Nick Berg...

Date: Wed, 12 May 2004 12:35:16 -0400
From: "Mark Humphrey"
To: broadcast@broadcast.net
Subject: [BC] [BC]Remembering Nick (was Why was Nick in Iraq?)
Reply-To: broadcast@broadcast.net

The tragic news about Nick Berg's murder hit very close to home, as I had known him for about two years and we hired him for several recent projects -- in fact, he installed an auxiliary antenna for WPLY in February, just before heading back to Iraq. Perhaps I can shed some light on this situation.

First, let me say that Nick impressed me as a very bright, resourceful and dedicated individual who cared a great deal about improving our quality of life by applying his skills and knowledge. Nick not only possessed the necessary physical ability and stamina to do the job, but had also studied engineering at Drexel, Penn, and Cornell, so I felt very comfortable letting him handle our work. I knew that he wanted to grow his own business, and I felt obligated to give him that opportunity.

He had all sorts of ideas to bring technology to less-developed parts of the world, including a concrete tower which could be fabricated in remote parts of the world using locally- available materials, thus avoiding the problems of shipping steel in the absence of a good transportation network.

In fact, at last year's PAB Engineering Conference in Hershey, he and his father (who served as business manager of the company) displayed a prototype modular structure called "Bovl Blocks", made of interlocking concrete blocks that could be cast on site, then stacked to the desired height. He thought this product would be particularly useful in the African interior, where cellular networks are just beginning to be built out.

Why did he go to Iraq?

He was aware that some towers were damaged last year during bombing missions, and many more had been looted... copper lines removed, diagonal members taken out, etc. Few obstruction lighting systems were functional -- he mentioned an 800 foot tower two miles from an airport (used by our military) that was totally dark. So he first went over in December to see if he could help to assist in the reconstruction, restore Iraq's broadcast services, and repair the serious structural damage that endangered the lives of their citizens.

I received the following email message from Nick in early January:

About Iraq-

I am taking photos - where allowed. It's actually pretty sad - I just got off one of two 320 meter monster towers in Abu Gharib (also home to the main political prison) which use to support most of Baghdad area's VHF and UHF. Both have been badly looted, including 4000 feet or more of flexible 6- 1/8" heliax, two full 12X4 panel TV antennas, and even some structural members. I was also in the North as I mentioned, but here there wasn't as much damage.
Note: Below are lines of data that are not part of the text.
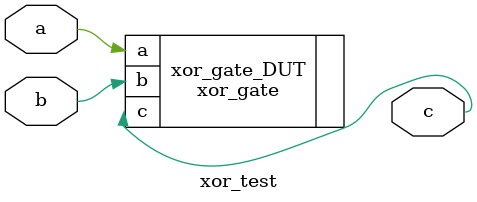
<source format=v>
module xor_test(
    input wire a,
    input wire b,
    output wire c
);

xor_gate xor_gate_DUT(
    .a(a),
    .b(b),
    .c(c)
);

initial begin
    $dumpfile("xor.vcd");
    $dumpvars(0,xor_test);
end
    
endmodule
</source>
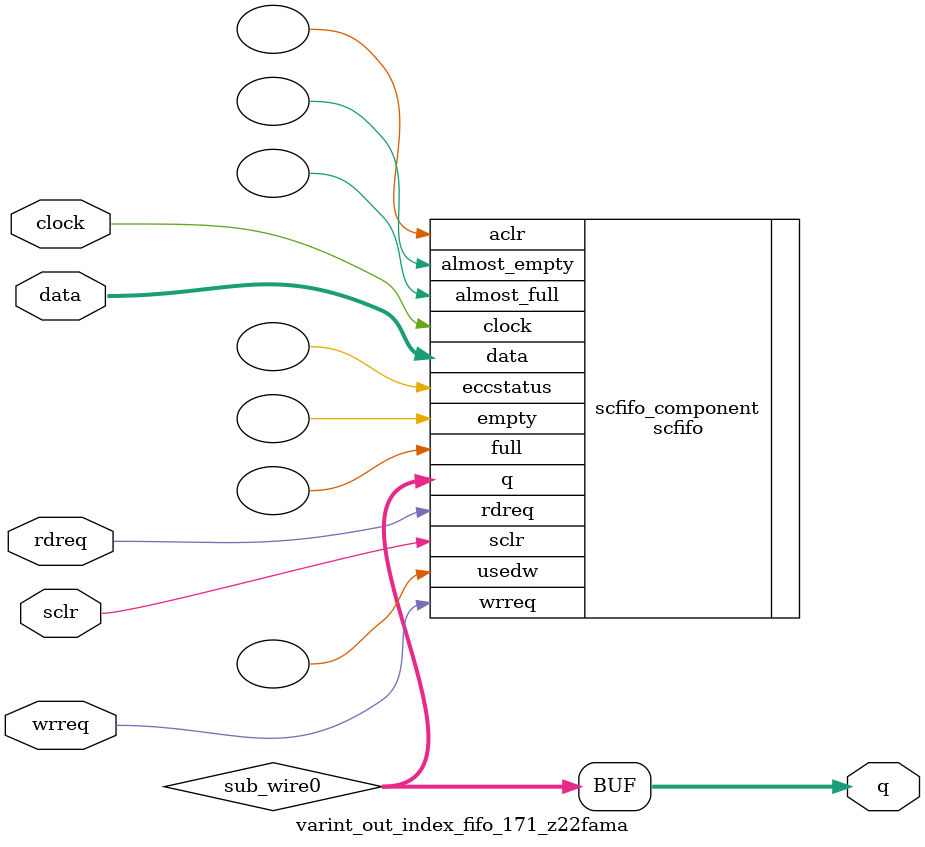
<source format=v>



`timescale 1 ps / 1 ps
// synopsys translate_on
module  varint_out_index_fifo_171_z22fama  (
    clock,
    data,
    rdreq,
    sclr,
    wrreq,
    q);

    input    clock;
    input  [9:0]  data;
    input    rdreq;
    input    sclr;
    input    wrreq;
    output [9:0]  q;

    wire [9:0] sub_wire0;
    wire [9:0] q = sub_wire0[9:0];

    scfifo  scfifo_component (
                .clock (clock),
                .data (data),
                .rdreq (rdreq),
                .sclr (sclr),
                .wrreq (wrreq),
                .q (sub_wire0),
                .aclr (),
                .almost_empty (),
                .almost_full (),
                .eccstatus (),
                .empty (),
                .full (),
                .usedw ());
    defparam
        scfifo_component.add_ram_output_register  = "ON",
        scfifo_component.enable_ecc  = "FALSE",
        scfifo_component.intended_device_family  = "Arria 10",
        scfifo_component.lpm_numwords  = 4096,
        scfifo_component.lpm_showahead  = "OFF",
        scfifo_component.lpm_type  = "scfifo",
        scfifo_component.lpm_width  = 10,
        scfifo_component.lpm_widthu  = 12,
        scfifo_component.overflow_checking  = "ON",
        scfifo_component.underflow_checking  = "ON",
        scfifo_component.use_eab  = "ON";


endmodule



</source>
I'll definitely share some of these pix with you and others next time I'm in the area - I'd love to put together a little presentation for SBE or PAB in about six monthes after I've been on every site and fixed some of them.

He returned to Philadelphia in late January to catch up on some domestic business -- then in early February, tackled an antenna replacement job at our aux site, which he had quoted last summer.

This proved to be more complicated than either of us had first assumed (a three-bay DA with two vertical and four horizontal parasites per bay) but he honored his original quote. The work took place in sub- zero windchills... my feet were getting plenty cold just standing out in the cornfield as we aligned the azimuth, it must have been brutal up on the tower, but he took it in stride.

After Nick completed assembly and we purged the system, I ran the pressure up to 5 PSI and closed the valve on the nitrogen tank. I came out at 4:30 AM the next morning to run some power into the new antenna, and as the transmitter ramped up to full output, I saw *zero* reflected. (I tapped the meter to make sure it wasn't stuck!)

We had a perfect installation, no split or missing bullets, etc. And I haven't seen *any* pressure loss since then (actually, the gage reads between 7 and 8 now, due to the warmer weather.)

I knew that Nick was planning to return to Irag in March, but hadn't heard any word from him over the past two months, which had me concerned. Then I received the message from his parents (which Stu Engelke posted here last week) and my heart sunk. I was at lunch yesterday when the news broke about his brutal murder, and I was devastated.

If you've been following all sides of this story, you may have read that his parents did not receive much cooperation from OUR Federal Government when trying to learn his whereabouts, which is very disturbing. He had reportedly booked a March 30 flight back to New York, but missed it because he had been detained by our military. Today's "spin" on the story is that they told him to get out, but I'm not buying that.

Let's keep his family in our thoughts and prayers. Our industry (and humanity) has lost a very fine person.